Final simulation and analysis

Now we can simulate the transmission of the devices on the chip to check that our test structures allow us to extract the information we need about the device under test (the AWG in this case).

As you may recall in the tutorial on the finalization step, the alignment waveguide is the second object we added to the block (index 1) and the AWG is the fourth (index 3). We retrieve their circuit models from which we simulate the spectra. All effects in the devices under test are taken into account, including the waveguide losses and the performance of the fiber grating couplers. In addition, we can use the previously defined simulate_awg and analyze_awg functions to analyze the S-matrix of the AWG, including the behavior from the fiber grating couplers. Since the transmitted power has considerably dropped due to the fiber grating couplers, we set the threshold for peak detection to -25 dB.
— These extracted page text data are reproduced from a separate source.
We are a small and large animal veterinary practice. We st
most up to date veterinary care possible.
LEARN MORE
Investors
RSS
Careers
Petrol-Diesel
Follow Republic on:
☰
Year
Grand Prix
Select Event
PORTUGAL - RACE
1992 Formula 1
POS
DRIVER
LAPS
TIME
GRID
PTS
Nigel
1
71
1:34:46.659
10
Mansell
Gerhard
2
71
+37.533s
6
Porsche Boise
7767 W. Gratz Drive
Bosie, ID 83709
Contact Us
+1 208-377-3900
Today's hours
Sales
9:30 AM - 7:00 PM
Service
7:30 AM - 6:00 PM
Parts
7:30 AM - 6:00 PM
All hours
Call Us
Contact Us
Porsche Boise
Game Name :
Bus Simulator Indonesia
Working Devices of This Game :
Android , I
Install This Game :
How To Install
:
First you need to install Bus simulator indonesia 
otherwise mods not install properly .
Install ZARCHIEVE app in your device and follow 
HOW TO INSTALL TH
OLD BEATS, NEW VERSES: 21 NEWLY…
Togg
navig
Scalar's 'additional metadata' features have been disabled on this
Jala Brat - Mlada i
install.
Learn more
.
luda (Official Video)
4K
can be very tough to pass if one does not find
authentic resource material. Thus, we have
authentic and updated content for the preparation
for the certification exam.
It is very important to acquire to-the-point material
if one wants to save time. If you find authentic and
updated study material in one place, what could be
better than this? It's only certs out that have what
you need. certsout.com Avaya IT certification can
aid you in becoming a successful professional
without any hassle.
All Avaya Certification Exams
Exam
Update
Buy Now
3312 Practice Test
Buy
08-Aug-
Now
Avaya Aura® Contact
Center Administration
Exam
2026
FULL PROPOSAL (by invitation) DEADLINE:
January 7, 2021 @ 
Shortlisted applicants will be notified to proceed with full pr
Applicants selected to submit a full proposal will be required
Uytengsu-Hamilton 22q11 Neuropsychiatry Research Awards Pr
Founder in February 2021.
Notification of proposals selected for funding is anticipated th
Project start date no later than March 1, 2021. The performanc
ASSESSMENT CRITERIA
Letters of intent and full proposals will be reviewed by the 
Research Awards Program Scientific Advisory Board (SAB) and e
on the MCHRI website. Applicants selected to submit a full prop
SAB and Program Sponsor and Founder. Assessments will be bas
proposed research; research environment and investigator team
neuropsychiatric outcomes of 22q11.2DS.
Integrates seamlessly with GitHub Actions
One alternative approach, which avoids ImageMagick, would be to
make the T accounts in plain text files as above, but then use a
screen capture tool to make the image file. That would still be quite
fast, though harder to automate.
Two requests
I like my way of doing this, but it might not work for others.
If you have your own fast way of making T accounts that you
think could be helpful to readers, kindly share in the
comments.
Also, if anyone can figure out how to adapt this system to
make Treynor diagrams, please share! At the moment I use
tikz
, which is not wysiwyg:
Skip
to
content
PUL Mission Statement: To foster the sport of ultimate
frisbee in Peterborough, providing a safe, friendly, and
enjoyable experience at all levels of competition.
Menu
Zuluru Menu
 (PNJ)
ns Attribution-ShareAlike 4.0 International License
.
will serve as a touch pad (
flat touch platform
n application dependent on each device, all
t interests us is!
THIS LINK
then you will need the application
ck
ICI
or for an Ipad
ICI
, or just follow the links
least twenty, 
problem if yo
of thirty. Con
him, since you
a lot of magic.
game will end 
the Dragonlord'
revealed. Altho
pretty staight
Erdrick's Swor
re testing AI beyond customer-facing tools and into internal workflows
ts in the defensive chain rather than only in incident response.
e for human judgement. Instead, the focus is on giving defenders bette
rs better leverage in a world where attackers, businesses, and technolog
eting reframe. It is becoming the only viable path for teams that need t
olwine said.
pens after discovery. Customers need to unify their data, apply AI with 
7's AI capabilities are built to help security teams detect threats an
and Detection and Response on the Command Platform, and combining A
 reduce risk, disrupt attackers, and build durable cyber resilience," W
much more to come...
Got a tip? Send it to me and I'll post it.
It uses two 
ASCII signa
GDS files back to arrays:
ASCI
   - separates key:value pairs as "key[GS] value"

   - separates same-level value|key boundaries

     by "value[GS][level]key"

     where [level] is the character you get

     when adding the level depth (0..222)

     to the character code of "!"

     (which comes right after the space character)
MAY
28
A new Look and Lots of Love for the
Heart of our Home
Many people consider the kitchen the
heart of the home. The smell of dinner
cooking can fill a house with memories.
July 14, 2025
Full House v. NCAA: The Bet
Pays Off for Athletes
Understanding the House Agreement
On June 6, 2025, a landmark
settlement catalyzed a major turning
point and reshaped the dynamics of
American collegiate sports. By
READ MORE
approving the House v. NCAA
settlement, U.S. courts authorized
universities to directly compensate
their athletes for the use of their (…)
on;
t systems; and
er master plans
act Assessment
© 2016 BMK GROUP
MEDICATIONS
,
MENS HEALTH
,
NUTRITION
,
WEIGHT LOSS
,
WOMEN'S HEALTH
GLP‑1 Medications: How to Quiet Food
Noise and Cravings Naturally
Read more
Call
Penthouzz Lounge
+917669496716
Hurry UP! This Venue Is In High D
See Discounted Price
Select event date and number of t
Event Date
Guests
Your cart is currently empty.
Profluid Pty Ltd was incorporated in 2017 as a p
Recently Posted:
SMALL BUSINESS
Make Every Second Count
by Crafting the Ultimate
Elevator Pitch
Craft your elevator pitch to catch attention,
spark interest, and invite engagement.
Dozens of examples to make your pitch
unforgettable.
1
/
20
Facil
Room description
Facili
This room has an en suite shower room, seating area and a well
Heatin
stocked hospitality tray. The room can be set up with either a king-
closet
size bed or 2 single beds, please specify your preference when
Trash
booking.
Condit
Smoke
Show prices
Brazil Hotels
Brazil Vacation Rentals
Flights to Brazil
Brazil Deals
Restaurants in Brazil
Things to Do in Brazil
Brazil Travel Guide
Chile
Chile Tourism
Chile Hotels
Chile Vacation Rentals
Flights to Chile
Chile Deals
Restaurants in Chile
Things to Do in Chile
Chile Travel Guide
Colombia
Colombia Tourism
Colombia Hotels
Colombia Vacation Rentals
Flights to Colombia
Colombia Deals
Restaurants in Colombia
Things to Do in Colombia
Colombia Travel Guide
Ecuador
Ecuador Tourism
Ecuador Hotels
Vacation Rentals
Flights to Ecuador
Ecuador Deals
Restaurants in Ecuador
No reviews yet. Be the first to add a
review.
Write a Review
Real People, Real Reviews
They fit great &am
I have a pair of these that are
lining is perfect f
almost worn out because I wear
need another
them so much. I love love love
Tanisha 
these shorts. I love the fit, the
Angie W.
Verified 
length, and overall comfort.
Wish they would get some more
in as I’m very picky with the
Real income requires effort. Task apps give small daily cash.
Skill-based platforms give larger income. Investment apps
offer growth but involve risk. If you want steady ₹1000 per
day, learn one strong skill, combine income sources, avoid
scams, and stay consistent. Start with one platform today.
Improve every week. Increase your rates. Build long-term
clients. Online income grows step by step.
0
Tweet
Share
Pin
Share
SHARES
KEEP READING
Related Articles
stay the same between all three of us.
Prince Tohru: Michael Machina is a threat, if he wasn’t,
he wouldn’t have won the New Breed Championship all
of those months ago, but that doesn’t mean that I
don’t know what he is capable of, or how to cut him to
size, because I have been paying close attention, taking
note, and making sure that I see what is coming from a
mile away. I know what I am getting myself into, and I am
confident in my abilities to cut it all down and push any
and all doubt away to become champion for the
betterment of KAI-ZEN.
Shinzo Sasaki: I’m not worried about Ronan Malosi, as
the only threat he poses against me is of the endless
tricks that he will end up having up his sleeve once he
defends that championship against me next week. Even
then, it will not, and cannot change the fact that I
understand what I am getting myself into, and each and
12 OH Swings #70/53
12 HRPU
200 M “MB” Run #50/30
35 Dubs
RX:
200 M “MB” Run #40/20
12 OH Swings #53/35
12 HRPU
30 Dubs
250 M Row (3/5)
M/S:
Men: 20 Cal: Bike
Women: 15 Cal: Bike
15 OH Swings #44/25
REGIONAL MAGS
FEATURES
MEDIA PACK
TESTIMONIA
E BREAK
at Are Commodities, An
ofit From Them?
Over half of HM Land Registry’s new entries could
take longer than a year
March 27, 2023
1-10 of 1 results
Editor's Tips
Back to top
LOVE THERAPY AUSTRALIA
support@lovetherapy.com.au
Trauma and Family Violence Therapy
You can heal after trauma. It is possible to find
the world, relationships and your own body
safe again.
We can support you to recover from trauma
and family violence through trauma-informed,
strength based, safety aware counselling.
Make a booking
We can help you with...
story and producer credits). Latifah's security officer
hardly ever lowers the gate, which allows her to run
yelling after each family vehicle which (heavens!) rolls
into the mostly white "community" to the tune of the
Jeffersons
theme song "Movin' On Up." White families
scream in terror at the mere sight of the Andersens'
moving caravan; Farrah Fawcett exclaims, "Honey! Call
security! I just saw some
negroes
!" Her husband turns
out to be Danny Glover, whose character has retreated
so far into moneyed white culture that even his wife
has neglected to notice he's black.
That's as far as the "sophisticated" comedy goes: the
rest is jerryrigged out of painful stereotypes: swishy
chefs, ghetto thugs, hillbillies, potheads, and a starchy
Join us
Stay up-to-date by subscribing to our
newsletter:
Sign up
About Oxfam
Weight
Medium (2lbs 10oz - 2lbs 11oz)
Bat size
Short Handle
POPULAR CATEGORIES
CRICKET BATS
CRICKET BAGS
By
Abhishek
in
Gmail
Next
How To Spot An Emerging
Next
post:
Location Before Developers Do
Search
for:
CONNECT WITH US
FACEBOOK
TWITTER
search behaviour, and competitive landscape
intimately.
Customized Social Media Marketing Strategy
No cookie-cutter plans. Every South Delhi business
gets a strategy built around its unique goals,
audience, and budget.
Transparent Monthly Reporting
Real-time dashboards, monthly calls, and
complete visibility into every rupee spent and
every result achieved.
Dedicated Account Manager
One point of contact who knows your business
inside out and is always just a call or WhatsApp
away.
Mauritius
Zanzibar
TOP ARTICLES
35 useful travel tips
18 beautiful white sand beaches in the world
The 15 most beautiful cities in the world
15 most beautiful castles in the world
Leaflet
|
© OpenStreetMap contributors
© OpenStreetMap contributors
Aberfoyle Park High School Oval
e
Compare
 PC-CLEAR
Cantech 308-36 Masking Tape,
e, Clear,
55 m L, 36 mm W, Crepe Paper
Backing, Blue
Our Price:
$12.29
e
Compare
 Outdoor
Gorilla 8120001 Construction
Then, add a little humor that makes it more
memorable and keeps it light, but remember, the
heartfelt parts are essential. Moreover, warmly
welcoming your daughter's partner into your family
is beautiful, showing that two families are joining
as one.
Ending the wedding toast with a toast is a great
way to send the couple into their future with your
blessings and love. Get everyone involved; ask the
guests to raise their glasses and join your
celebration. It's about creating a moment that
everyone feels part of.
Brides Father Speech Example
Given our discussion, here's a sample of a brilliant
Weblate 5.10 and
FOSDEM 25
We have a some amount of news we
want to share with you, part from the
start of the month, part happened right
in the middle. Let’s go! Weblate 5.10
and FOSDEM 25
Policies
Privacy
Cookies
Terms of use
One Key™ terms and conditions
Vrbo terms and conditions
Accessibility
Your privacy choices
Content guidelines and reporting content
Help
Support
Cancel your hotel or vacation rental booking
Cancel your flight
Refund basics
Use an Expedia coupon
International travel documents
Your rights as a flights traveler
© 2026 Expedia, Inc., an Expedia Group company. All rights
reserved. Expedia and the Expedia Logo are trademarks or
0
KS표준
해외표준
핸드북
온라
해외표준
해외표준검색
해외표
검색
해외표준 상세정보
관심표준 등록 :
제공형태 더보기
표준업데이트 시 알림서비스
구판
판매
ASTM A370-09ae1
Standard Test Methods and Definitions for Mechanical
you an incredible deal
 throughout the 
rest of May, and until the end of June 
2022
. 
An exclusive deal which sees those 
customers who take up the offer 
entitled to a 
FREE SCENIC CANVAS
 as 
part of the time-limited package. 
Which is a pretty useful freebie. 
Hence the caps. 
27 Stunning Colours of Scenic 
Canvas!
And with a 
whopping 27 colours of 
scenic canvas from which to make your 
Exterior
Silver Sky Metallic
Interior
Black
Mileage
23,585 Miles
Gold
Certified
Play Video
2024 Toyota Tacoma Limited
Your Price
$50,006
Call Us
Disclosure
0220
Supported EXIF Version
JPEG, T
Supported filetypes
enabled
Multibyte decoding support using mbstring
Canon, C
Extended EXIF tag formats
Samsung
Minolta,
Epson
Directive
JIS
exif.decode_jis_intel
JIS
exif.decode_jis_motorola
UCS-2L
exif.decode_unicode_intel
luceda-academy/training/topical_training/cwdm_awg/example_generate_awg.py
# Finished AWG
if finalize:
    if generate:
        finalized_awg = finalize_awg(awg=awg, plot=plot, save_dir=save_dir, tag="finalized")

    if simulate:
        smat_finalized = simulate_awg(
            awg=finalized_awg.blocks[3],
            wavelengths=wavelengths,
            save_dir=save_dir,
            tag="finalized",
        )
    else:
        path = os.path.join(save_dir, "smatrix_finalized.s10p")
        smat_finalized = i3.device_sim.SMatrix1DSweep.from_touchstone(path, unit="um") if os.path.exists(path) else None

    if analyze:
        analyze_awg(smat_finalized, peak_threshold=-25, plot=plot, save_dir=save_dir, tag="finalized")

print("Done")
../../../_images/spectrum_finalized.png

Report JSON file: report_finalized.json

We can clearly see the fiber coupler spectrum overlayed (twice, for the input and the output coupler) on the alignment waveguide and the AWG. The spectrum of the AWG test structure can then be normalized to the one of the alignment waveguide to get a relatively accurate estimate of the transmission of the AWG itself.

Conclusion

In this tutorial, we have organized code for designing an AWG so that it matches well the four design steps:

  1. AWG generation

  2. AWG simulation

  3. AWG analysis

  4. AWG finalization

We have made sure that the AWG adheres to layout design rules, and we’ve routed the AWG to the outside world to obtain a design ready for tape-out. Finally, a test structure was created and validated in simulation for testing and extracting the AWG performance.

Test your knowledge

In order to become familiar with the procedure for maintaining and iterating your designs, please run the following file:

luceda-academy/training/topical_training/organize_awg_project/example_generate_awg.py

As an exercise, try to change the FSR of the AWG to 12000 GHz and compare the result with the 10400 GHz.

  • Has the insertion loss increased or decreased?

  • Has the crosstalk increased or decreased?

You can try creating a parameter sweep using a for loop.